[Extracted records Boundary: Start]

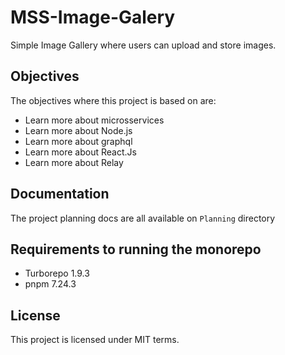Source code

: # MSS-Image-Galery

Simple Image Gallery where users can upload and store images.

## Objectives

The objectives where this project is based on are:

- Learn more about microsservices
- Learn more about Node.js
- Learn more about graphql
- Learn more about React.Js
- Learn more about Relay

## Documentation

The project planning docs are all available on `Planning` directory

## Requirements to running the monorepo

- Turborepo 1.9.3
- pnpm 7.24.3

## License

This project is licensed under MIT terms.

[Extracted records Boundary: End]
[Extracted records Boundary: Start]

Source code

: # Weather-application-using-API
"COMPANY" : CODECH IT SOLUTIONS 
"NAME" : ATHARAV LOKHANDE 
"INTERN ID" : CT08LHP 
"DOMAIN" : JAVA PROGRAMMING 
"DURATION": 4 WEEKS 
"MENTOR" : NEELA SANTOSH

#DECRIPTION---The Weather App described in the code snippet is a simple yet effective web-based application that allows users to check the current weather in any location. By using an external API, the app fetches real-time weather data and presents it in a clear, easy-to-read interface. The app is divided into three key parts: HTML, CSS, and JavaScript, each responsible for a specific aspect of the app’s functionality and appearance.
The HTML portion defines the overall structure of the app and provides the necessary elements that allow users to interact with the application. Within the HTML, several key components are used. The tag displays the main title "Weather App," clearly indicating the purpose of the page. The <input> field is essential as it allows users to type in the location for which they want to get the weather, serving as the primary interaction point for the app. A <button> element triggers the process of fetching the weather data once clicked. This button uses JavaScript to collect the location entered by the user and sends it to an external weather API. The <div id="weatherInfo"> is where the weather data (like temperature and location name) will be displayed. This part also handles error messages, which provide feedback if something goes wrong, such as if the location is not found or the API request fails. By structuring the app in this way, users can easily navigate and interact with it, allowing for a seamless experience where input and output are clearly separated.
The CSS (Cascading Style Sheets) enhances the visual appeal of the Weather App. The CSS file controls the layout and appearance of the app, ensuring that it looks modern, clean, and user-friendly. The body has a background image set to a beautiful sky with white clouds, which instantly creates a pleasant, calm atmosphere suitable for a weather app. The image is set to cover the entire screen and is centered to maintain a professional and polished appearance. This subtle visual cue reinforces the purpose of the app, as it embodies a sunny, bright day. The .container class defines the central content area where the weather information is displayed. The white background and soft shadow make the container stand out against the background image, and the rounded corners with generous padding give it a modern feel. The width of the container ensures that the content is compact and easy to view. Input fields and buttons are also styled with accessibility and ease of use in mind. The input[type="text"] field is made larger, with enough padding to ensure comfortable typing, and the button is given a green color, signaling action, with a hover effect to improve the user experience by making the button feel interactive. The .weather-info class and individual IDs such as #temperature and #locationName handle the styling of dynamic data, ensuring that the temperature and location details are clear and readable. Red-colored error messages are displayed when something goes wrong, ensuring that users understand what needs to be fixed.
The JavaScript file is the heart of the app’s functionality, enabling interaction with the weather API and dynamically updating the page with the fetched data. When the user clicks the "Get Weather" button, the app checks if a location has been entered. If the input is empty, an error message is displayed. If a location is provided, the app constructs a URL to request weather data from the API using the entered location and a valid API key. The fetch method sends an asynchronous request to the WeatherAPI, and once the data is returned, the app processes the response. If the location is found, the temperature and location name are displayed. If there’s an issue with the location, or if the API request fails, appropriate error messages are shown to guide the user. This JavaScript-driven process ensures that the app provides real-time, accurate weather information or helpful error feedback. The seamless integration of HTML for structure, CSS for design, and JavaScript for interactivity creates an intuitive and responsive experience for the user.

[Extracted records Boundary: End]
[Extracted records Boundary: Start]

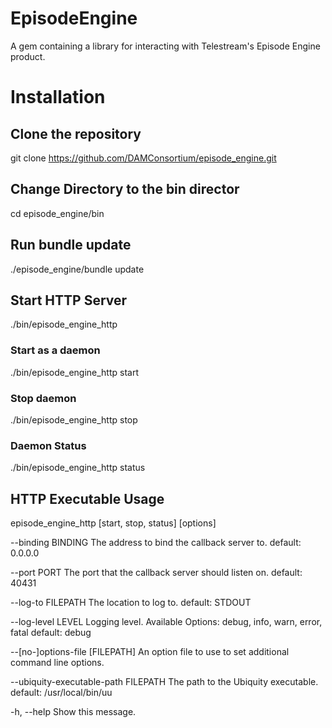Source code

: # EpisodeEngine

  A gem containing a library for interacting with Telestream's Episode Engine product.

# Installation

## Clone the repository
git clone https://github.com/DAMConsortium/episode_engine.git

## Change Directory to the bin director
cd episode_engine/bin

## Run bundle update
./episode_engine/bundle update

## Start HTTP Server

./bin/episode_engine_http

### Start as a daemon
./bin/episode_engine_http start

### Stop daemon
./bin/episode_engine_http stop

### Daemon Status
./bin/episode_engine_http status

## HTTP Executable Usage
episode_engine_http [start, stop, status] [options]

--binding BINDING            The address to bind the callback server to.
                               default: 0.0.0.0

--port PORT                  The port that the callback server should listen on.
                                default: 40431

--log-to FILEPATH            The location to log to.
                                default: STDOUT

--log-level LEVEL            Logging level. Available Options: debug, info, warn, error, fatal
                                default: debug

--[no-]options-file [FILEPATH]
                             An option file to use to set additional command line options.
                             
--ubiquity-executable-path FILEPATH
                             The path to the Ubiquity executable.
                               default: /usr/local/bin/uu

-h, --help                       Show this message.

[Extracted records Boundary: End]

### Prompt
Rewrite the lines between the one holding "## Documentation" and the one holding "This project is licensed under MIT terms.", inclusive, switching "monorepo" to "repository" and leaving everything else unchanged. Give only those lines.

### Response area
## Documentation

The project planning docs are all available on `Planning` directory

## Requirements to running the repository

- Turborepo 1.9.3
- pnpm 7.24.3

## License

This project is licensed under MIT terms.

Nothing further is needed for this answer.